A Lei Cidade Limpa, que foi criada em 2006 pelo ex-prefeito Gilberto Kassab para combater a poluição visual em São Paulo, enfrenta novos desafios com a aprovação de um projeto que pode alterar significativamente suas diretrizes. Na última quarta-feira, 21 de março, a Câmara Municipal aprovou em primeira votação uma proposta que permite a ocupação de até 70% de bens de valor cultural por propagandas, além de flexibilizar as restrições de tamanho e localização de anúncios publicitários.
Consequências da nova proposta
Idealizada pelo vereador Rubinho Nunes (União), a proposta visa transformar áreas-chave da cidade, como a Avenida Paulista e a Santa Efigênia, em uma espécie de “Times Square brasileira”. O texto foi aprovado em uma votação simbólica, que avançou rapidamente, com a oposição expressando resistência em relação às mudanças. Apenas as bancadas do PT e do PSOL, além de alguns vereadores do PSB e do PP, votaram contra.
A evolução da Lei Cidade Limpa
A Lei Cidade Limpa, estabelecida por Kassab, ganhou notoriedade ao remover cerca de 15 mil outdoors de São Paulo, tornando-se um símbolo de respeito à paisagem urbana. Após sua implementação, a lei ajudou Kassab a ser reeleito em 2008, refletindo o apoio popular massivo, tendo em vista que a proposta visava deixar a cidade mais limpa e esteticamente agradável.

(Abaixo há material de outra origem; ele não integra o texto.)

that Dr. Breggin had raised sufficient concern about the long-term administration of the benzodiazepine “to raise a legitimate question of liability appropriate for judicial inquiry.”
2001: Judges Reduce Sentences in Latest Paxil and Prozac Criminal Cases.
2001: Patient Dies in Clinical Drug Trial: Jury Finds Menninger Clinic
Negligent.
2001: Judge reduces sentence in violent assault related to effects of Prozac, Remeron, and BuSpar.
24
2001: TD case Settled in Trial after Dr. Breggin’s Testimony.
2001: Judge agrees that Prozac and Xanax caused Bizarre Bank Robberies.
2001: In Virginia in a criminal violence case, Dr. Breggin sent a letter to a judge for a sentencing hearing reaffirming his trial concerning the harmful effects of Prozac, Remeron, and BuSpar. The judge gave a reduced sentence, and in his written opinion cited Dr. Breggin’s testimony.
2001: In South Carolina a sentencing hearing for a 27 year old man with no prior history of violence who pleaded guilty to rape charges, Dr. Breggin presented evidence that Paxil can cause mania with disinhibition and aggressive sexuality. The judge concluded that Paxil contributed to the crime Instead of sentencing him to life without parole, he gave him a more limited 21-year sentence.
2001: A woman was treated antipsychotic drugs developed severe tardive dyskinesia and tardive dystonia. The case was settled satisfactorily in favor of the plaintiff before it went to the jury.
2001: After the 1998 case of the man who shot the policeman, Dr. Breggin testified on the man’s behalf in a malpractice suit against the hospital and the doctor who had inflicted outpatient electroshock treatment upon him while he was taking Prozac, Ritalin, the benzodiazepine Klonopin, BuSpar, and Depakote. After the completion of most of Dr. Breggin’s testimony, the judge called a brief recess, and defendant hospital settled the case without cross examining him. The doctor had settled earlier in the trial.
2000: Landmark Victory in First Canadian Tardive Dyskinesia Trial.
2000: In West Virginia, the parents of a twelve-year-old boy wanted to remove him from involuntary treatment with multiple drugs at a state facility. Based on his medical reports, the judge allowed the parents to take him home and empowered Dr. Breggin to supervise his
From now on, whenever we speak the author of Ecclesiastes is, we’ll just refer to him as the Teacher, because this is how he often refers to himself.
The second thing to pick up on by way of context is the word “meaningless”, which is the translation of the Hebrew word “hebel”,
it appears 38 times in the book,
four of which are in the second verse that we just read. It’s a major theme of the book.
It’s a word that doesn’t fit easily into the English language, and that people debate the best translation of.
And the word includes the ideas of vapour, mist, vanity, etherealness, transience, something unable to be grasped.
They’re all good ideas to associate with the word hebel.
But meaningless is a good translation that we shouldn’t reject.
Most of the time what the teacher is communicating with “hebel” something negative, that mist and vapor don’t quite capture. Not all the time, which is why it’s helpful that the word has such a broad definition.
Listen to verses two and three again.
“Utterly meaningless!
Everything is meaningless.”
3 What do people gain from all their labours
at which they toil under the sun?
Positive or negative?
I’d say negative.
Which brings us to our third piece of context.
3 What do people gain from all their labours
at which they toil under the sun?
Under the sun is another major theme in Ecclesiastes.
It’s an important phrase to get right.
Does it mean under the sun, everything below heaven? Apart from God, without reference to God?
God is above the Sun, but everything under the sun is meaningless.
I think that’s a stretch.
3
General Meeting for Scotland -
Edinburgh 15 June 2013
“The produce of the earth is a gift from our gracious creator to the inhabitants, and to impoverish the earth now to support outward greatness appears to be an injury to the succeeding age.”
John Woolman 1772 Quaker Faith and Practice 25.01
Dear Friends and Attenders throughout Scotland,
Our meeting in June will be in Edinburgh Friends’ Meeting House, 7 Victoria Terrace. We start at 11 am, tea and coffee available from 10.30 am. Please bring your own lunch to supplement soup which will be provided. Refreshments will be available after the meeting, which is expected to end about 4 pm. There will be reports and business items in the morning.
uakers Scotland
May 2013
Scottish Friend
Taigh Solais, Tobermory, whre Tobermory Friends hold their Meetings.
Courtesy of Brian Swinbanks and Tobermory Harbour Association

No entanto, mudanças têm ocorrido desde a administração do ex-prefeito João Doria, quando, em 2017, foram regulamentados painéis publicitários de até 20 metros quadrados nas Marginais do Tietê e Pinheiros. Recentemente, novos tipos de publicidades, como telões de LED em vitrines, começaram a ser utilizados em desacordo com as restrições anteriores da lei, gerando polêmica sobre a execução e fiscalização das suas diretrizes.
Impactos da flexibilização da legislação
Com a nova proposta, a preocupação entre especialistas em urbanismo aumentou. O professor Valter Caldana, da Universidade Presbiteriana Mackenzie, classifica a Lei Cidade Limpa como uma das maiores conquistas urbanísticas do século, mas alerta que a permissividade na aplicação da lei pode levar à degradação do padrão visual da cidade. “As pequenas infrações estão se acumulando, criando um padrão que poderá ser irreversível,” adverte Caldana.
No plenário da Câmara, a oposição expressou surpresa com a rapidez da votação. O vereador Nabil Bonduki (PT), arquiteto e urbanista, criticou a aplicação branda da lei que poderia resultar na perda de conquistas urbanísticas. “É preciso uma atualização da legislação para endurecer as regras,” afirmou.
Consultas públicas e próximo passo da proposta
A vereadora Renata Falzoni (PSB) destacou que a opinião pública é essencial para a avaliação do projeto e sugeriu a realização de audiências públicas para debater as mudanças propostas. Enquanto isso, não há um prazo definido para a segunda votação, que é o último passo antes da possível sanção do prefeito Ricardo Nunes.
Além das mudanças no tamanho e na quantidade de publicidade permitida em prédios, a proposta revoga aspectos fundamentais da Lei Cidade Limpa, tal como a proibição de propagandas em áreas de valor cultural. Empresas que antes eram limitadas em tamanho e quantidade de anúncios agora terão mais liberdade, o que pode resultar em uma paisagem urbana drasticamente alterada.
Considerações finais
A Secretaria Municipal das Subprefeituras (SMSUB) informou que entre 2020 e maio de 2025, 1.333 autuações da Lei Cidade Limpa foram realizadas. Apesar de ser aplicada, a fiscalização ainda é alvo de críticas, especialmente pela percepção de que há uma “vista grossa” a pequenas infrações, que podem, com o tempo, se somar a um grande problema. Com um debate acirrado à frente, a comunidade paulistana deverá se mobilizar para influenciar os rumos do que pode ser a reinvenção de um símbolo da cidade.